Influenza spagnola e anni successivi, sempre lo stesso errore di “Lassez-faire” di politica e media
Anche nel 2009 sono emerse varianti che hanno causato malattie gravi: una ricerca nel Regno Unito ha rivelato “un maggior carico di malattie gravi tra gli individui di età superiore ai 65 anni” nell’anno successivo all’epidemia, ma “molta meno sensibilizzazione nei media sull’influenza”. Secondo lo studio, fu da biasimare l’atteggiamento del governo. La risposta della sanità pubblica era stata “molto attiva” nel fornire informazioni nel primo anno. Nel secondo anno, invece, la strategia fu di “laissez-faire”. Di conseguenza, conclude lo studio, “ci fu un gran numero di morti e ricoveri in terapia intensiva anche di persone senza altre malattie, e in età lavorativa”.
Questi precedenti dovrebbero renderci più cauti, e restare prudenti anche davanti alle “sirene” che ci promettono una resa senza condizioni del virus. Serve ancora un po’ di tempo.

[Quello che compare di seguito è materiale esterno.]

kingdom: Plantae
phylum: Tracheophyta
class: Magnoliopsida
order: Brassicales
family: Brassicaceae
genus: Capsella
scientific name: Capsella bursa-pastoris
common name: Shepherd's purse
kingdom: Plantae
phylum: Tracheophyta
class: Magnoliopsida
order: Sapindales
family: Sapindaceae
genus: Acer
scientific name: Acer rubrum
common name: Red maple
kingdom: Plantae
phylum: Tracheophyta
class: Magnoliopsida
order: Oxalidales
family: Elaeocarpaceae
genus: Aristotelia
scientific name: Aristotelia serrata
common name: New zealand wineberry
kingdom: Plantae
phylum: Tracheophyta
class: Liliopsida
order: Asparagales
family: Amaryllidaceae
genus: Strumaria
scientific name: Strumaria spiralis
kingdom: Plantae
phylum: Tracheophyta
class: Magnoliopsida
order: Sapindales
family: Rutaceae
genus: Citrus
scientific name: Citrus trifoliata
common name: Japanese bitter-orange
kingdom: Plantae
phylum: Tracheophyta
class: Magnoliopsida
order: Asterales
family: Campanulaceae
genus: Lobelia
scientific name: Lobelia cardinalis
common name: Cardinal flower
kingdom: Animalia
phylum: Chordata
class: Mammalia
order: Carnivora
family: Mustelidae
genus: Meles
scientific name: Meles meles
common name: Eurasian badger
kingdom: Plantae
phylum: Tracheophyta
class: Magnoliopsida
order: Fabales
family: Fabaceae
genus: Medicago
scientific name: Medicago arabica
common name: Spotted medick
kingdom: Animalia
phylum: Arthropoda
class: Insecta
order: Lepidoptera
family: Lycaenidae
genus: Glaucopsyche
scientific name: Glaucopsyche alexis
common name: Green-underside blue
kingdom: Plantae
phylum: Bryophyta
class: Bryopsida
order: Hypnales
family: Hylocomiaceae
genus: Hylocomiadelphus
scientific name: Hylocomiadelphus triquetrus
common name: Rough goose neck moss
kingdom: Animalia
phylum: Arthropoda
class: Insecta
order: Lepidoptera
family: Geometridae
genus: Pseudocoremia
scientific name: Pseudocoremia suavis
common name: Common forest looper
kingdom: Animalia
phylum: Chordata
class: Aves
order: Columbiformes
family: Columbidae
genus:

L’influenza spagnola ci insegna che la guerra finirà solo a due condizioni, e non subito
I vaccini, il nuovo farmaco antivirale Paxlovid e altri rimedi porranno quasi certamente fine alla pandemia, ma solo a due condizioni: prima, che miliardi di dosi siano ampiamente disponibili a livello globale e che le cure con gli antivirali siano possibili anche a casa. Seconda e ovvia, che il virus non sviluppi resistenza.
La fine non arriverà domani.
Il futuro immediato è ancora nelle mani del virus, mentre continuiamo a combattere con un arsenale migliore (vaccini, mascherine, ventilazione degli ambienti, antivirali e l’unica terapia monoclonale che funziona contro Omicron).
Media e politica possono avere anche (legittimamente) l’interesse a farci abbandonare le misure più stringenti per esigenze (anche queste legittime) di ripresa economica e di equilibrio sociale nel suo complesso, senza considerare altre migliaia di morti come semplice conseguenza statistica.